WHAT IS REQUIRED: Locate every line in the items below that contains the word "dados" and copy each of those lines in full.

══ SUPPLIED MATERIAL

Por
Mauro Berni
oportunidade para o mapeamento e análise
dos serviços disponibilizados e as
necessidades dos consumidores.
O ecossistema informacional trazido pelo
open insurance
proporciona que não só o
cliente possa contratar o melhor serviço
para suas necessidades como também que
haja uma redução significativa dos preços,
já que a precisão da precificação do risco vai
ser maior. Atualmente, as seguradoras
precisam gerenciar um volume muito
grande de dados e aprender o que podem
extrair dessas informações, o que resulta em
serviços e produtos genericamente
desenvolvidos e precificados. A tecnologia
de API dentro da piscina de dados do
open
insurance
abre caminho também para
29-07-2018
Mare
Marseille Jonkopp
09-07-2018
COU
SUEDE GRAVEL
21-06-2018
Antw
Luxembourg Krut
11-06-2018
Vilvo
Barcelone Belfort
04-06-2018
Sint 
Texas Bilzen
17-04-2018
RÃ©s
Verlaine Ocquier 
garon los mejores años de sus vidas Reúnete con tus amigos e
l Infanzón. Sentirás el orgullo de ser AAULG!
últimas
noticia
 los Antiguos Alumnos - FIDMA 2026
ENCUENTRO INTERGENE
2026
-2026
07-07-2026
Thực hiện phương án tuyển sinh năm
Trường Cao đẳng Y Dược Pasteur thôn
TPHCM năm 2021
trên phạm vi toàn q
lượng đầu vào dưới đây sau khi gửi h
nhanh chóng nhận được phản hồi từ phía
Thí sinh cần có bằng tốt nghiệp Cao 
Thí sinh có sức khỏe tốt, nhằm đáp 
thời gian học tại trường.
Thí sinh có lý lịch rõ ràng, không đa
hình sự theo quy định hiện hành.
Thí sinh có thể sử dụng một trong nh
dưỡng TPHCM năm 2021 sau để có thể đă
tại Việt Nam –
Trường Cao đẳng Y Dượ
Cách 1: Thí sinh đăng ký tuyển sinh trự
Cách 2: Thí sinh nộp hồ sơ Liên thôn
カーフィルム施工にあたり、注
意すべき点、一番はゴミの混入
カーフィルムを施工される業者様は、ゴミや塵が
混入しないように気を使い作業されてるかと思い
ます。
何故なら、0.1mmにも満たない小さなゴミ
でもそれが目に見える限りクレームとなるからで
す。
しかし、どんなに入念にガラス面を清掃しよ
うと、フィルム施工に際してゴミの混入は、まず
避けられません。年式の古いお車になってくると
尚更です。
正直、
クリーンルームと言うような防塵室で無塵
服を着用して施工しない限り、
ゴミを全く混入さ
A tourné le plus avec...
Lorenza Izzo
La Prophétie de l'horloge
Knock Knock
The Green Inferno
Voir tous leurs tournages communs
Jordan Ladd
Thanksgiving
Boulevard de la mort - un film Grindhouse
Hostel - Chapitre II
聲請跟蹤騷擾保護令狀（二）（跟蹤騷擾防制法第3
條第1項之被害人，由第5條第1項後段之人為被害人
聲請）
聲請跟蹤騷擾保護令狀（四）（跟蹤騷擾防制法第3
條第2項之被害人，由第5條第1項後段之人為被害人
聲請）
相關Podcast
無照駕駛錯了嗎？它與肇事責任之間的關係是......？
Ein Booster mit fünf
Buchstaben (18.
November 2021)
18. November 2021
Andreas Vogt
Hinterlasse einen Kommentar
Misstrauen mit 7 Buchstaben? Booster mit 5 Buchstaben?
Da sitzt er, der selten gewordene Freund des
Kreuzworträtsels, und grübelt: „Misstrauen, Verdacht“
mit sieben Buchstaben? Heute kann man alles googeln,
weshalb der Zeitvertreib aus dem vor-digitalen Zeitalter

════

RESULT:
grande de dados e aprender o que podem
de API dentro da piscina de dados do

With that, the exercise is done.